SARAJEVO, Bosnia-Herzegovina (AP) — An ally of separatist Bosnian Serb leader Milorad Dodik was leading the presidential election in the Serb-run half of Bosnia, according to near-complete preliminary results on Monday, as the opposition claimed a major vote fraud.
The snap vote on Sunday in Republika Srpska was held after Dodik was removed from the presidential office over separatist policies that were stoking instability in the ethnically tense Balkan nation.
Dodik’s ally Sinisa Karan won around 50% of the ballots while his main opponent Branko Blanusa won around 48%, with about 99% of the votes counted.
Blanusa and other opposition leaders claimed “massive vote rigging” in three towns near the border with Serbia. They alleged the irregularities included illegal “importing of voters” from neighboring Serbia, suspected of casting their ballots for the pro-Dodik candidate.
“These elections are not over yet, they will be over when the election process is repeated (in the three towns) where thanks to election manipulations the results do not reflect the will of the people,” Blanusa said. “If we were to give up now, we would be the same as them — we would deceive and betray the people.”
Dodik was ousted in August, after a Bosnian court convicted him of disobeying the orders of the international High Representative for Bosnia, sentenced him to a year in prison and banned him from holding any public office for six years. He has since paid a fine to avoid jail and stepped aside as president while staying at the helm of his governing Party of Independent Social Democrats.
Dodik on Sunday declared victory for Karan and lashed out at the proceedings that led to his ouster from the presidency.
“They wanted to bring down Dodik in an unfair process and now they got two Dodiks and they will watch us every day,” he said.
Karan added that “we will continue where we left off.”
Bosnian Serbs are in charge of about one-half of Bosnia. The other half is run jointly by Bosniaks, who are mainly Muslims and Croats. The two entities are bound together by a central administration.
Four more contenders took part in Sunday’s race.
Bosnia’s complex political structure was established 30 years ago in a U.S.-brokered peace agreement to end a bloody 1992-95 ethnic conflict that killed more than 100,000 people and left millions homeless.

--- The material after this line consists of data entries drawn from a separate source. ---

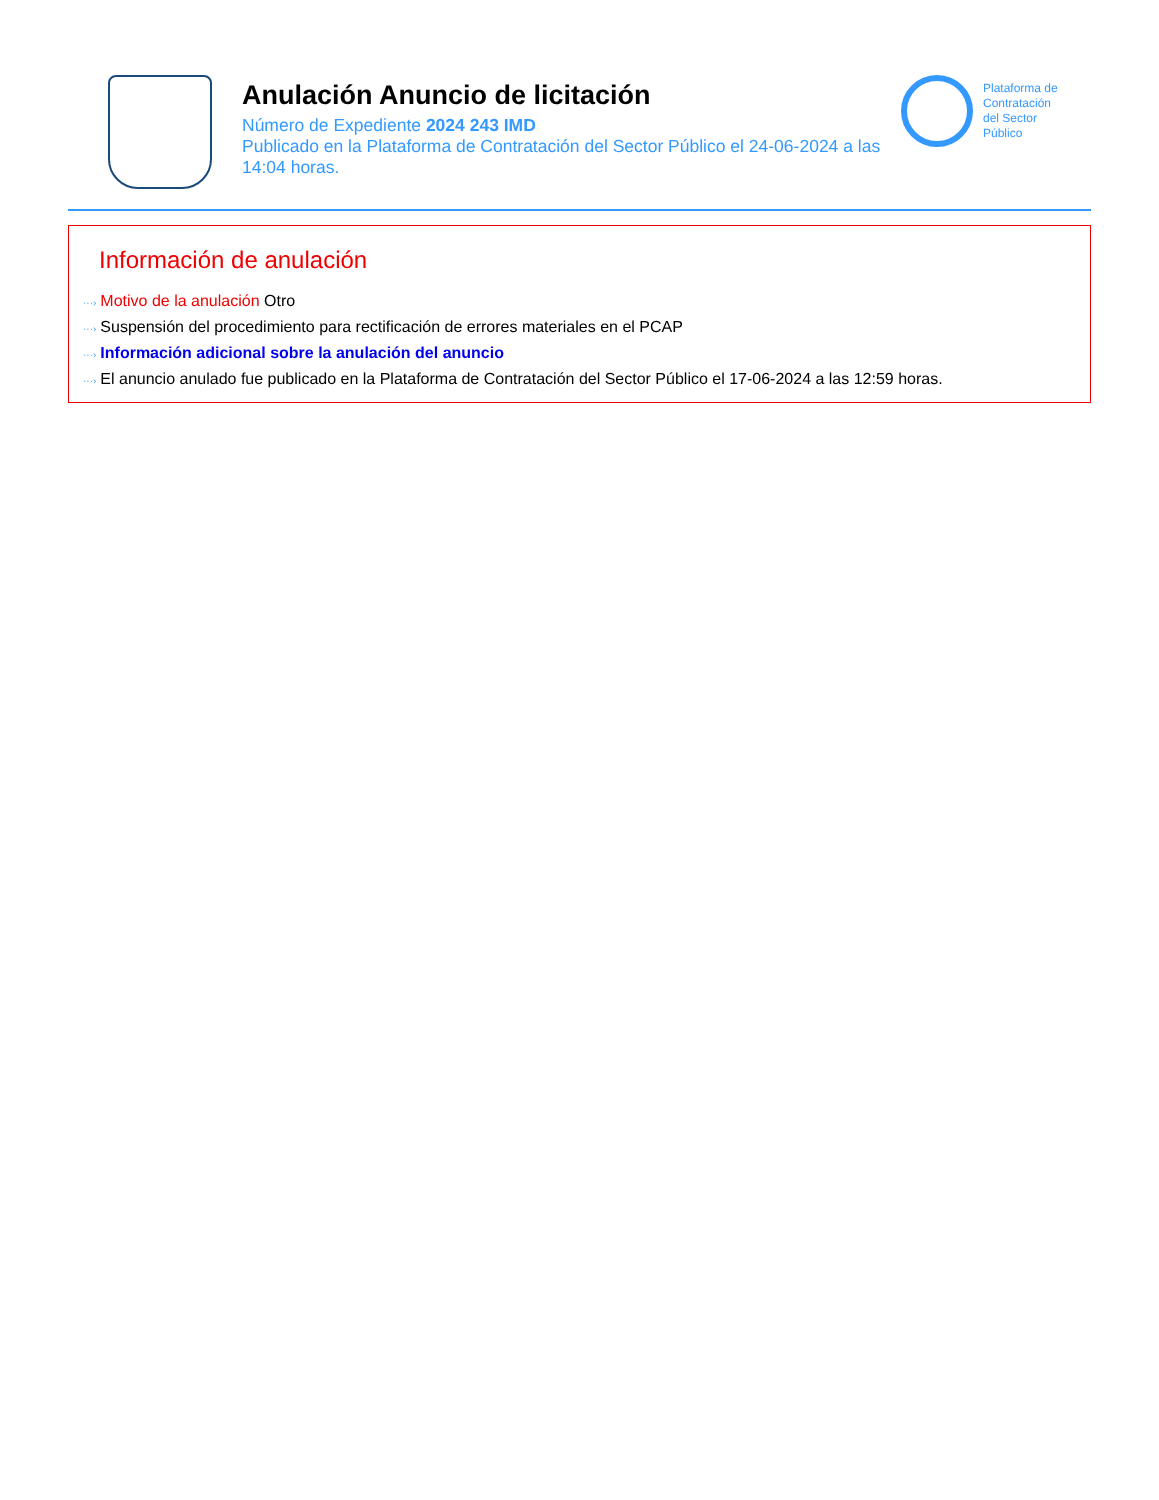Anulación Anuncio de licitación
Número de Expediente 2024 243 IMD
Publicado en la Plataforma de Contratación del Sector Público el 24-06-2024 a las 14:04 horas.
Plataforma de
Contratación
del Sector
Público
Información de anulación
···› Motivo de la anulación Otro
···› Suspensión del procedimiento para rectificación de errores materiales en el PCAP
···› Información adicional sobre la anulación del anuncio
···› El anuncio anulado fue publicado en la Plataforma de Contratación del Sector Público el 17-06-2024 a las 12:59 horas.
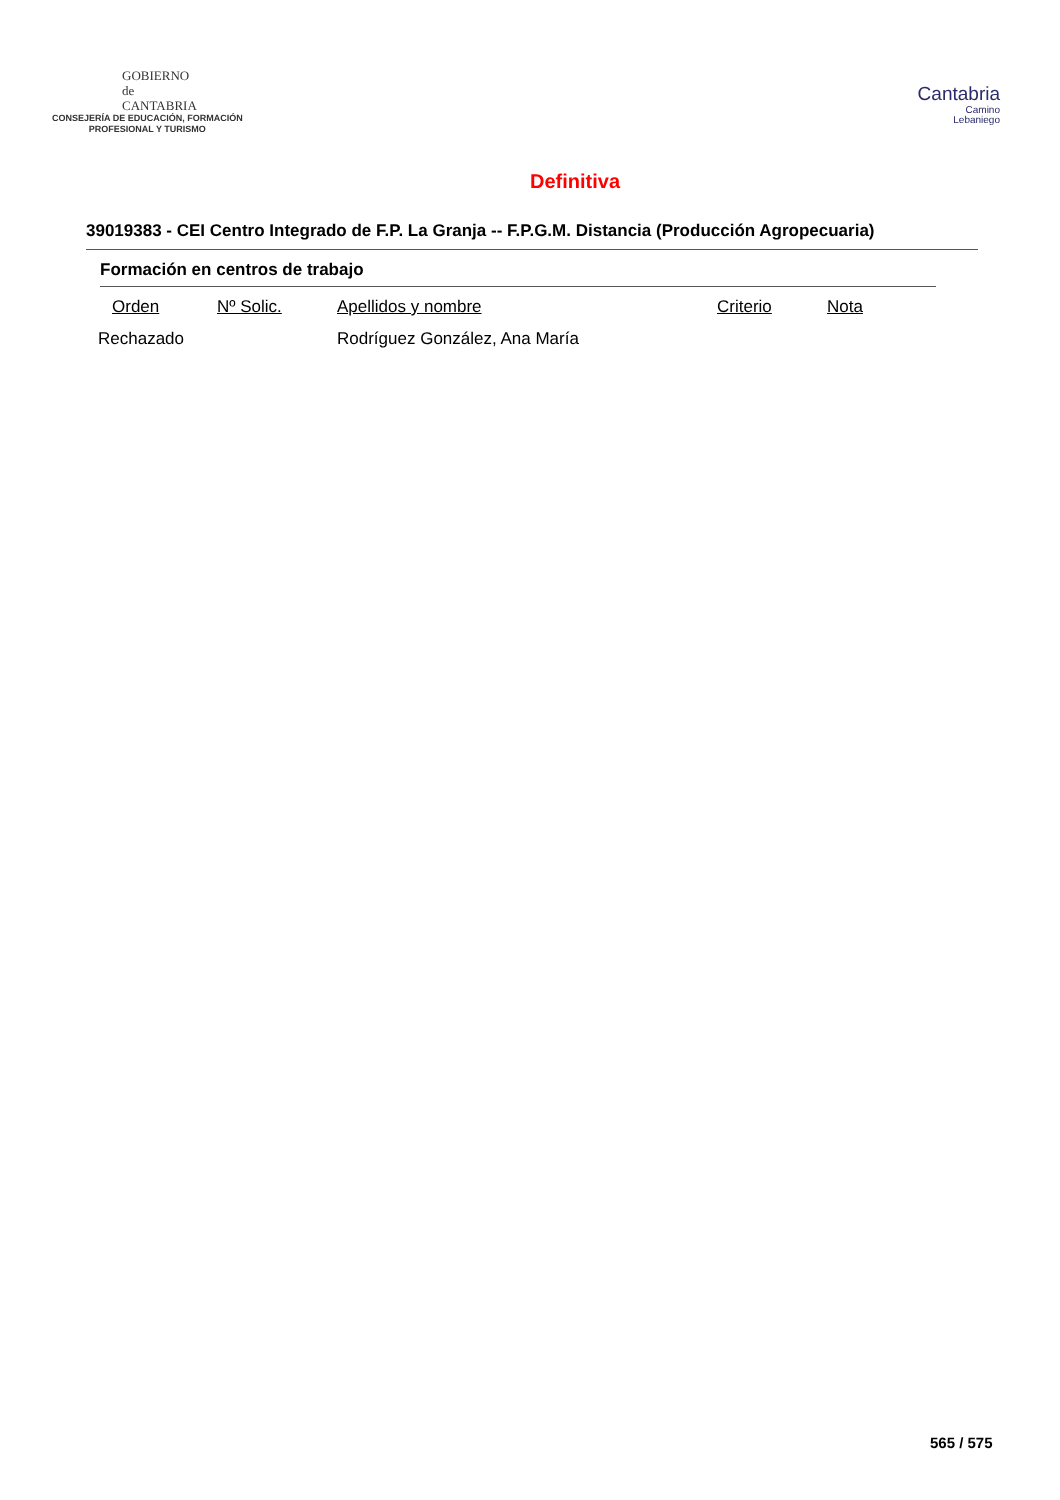GOBIERNO
de
CANTABRIA
CONSEJERÍA DE EDUCACIÓN, FORMACIÓN
PROFESIONAL Y TURISMO
Cantabria
Camino
Lebaniego
Definitiva
39019383 - CEI Centro Integrado de F.P. La Granja -- F.P.G.M. Distancia (Producción Agropecuaria)
Formación en centros de trabajo
| Orden | Nº Solic. | Apellidos y nombre | Criterio | Nota |
| --- | --- | --- | --- | --- |
| Rechazado | | Rodríguez González, Ana María | | |
565 / 575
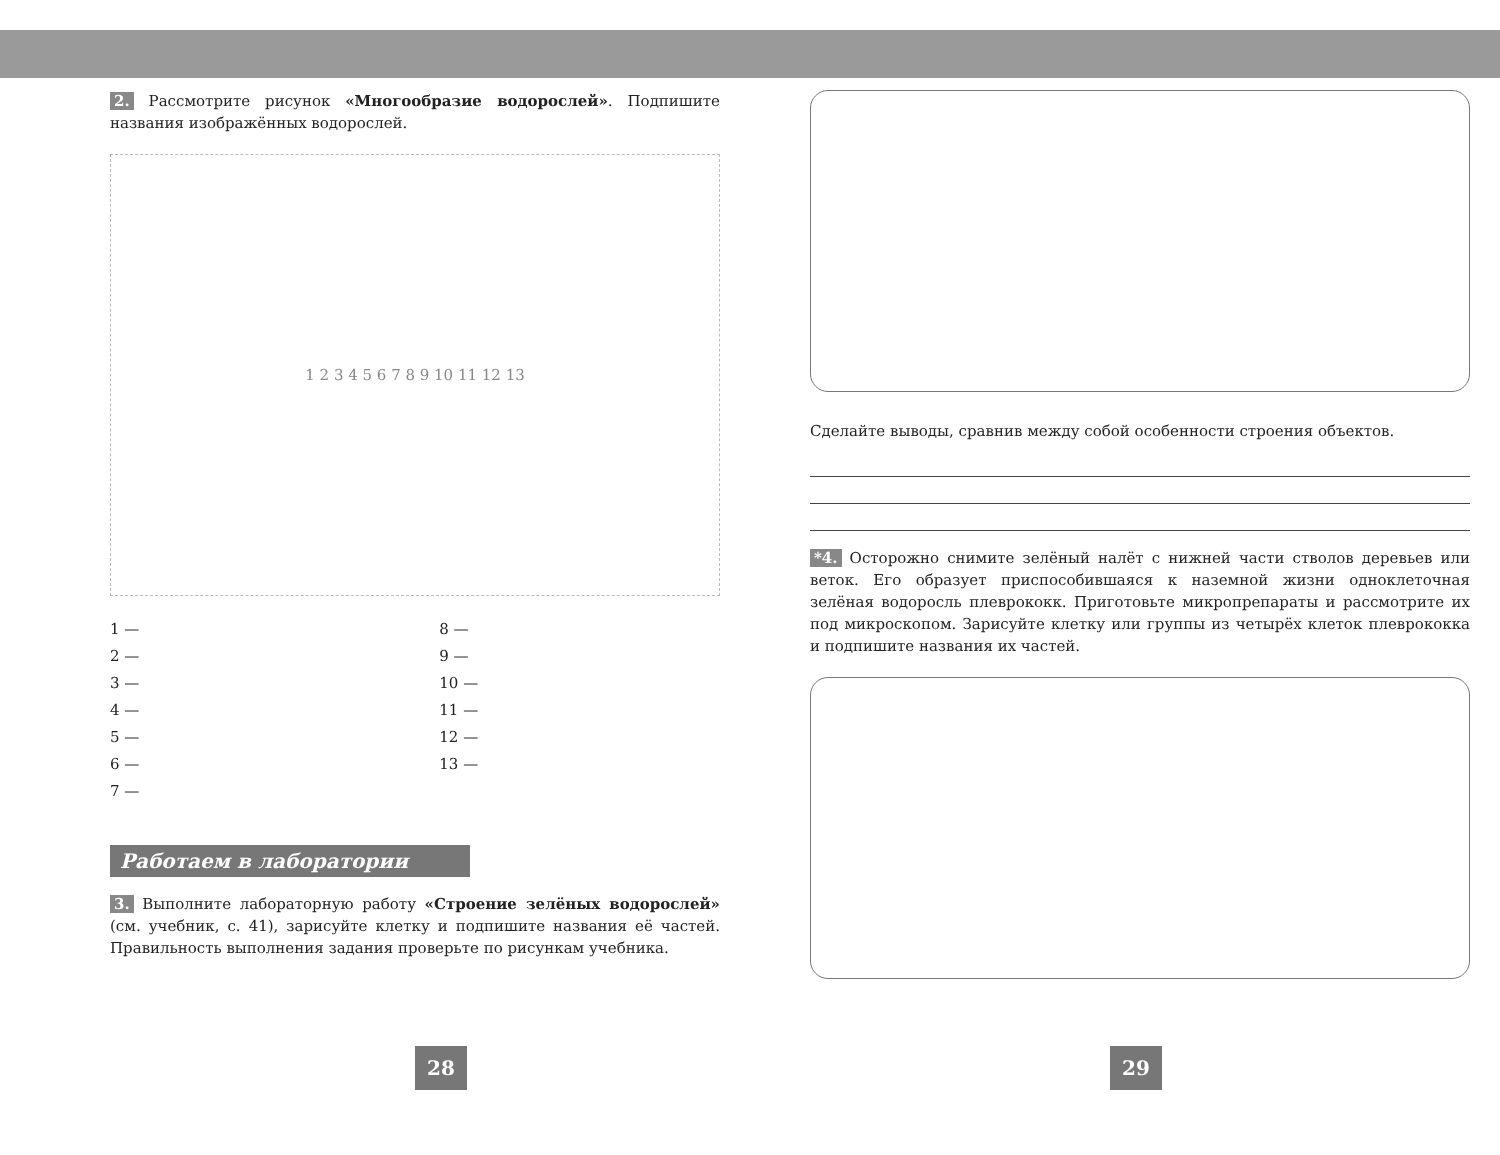2. Рассмотрите рисунок «Многообразие водорослей». Подпишите названия изображённых водорослей.
1 2 3 4 5 6 7 8 9 10 11 12 13
1 —
2 —
3 —
4 —
5 —
6 —
7 —
8 —
9 —
10 —
11 —
12 —
13 —
Работаем в лаборатории
3. Выполните лабораторную работу «Строение зелёных водорослей» (см. учебник, с. 41), зарисуйте клетку и подпишите названия её частей. Правильность выполнения задания проверьте по рисункам учебника.
28
Сделайте выводы, сравнив между собой особенности строения объектов.
*4. Осторожно снимите зелёный налёт с нижней части стволов деревьев или веток. Его образует приспособившаяся к наземной жизни одноклеточная зелёная водоросль плеврококк. Приготовьте микропрепараты и рассмотрите их под микроскопом. Зарисуйте клетку или группы из четырёх клеток плеврококка и подпишите названия их частей.
29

The war started when Bosnia declared independence from Yugoslavia and the country’s Serbs took up arms to carve up their own territory, hoping to join with neighboring Serbia. Dodik still advocates eventual separation of the Serb-controlled entity from Bosnia, which he has repeatedly declared unviable.
Dodik had faced U.S. and British sanctions for such policies. But the United States lifted the sanctions last month after Dodik agreed to step down. He also has repeatedly clashed with the international envoy overseeing the peace, Christian Schmidt, and declared his decisions illegal in Republika Srpska.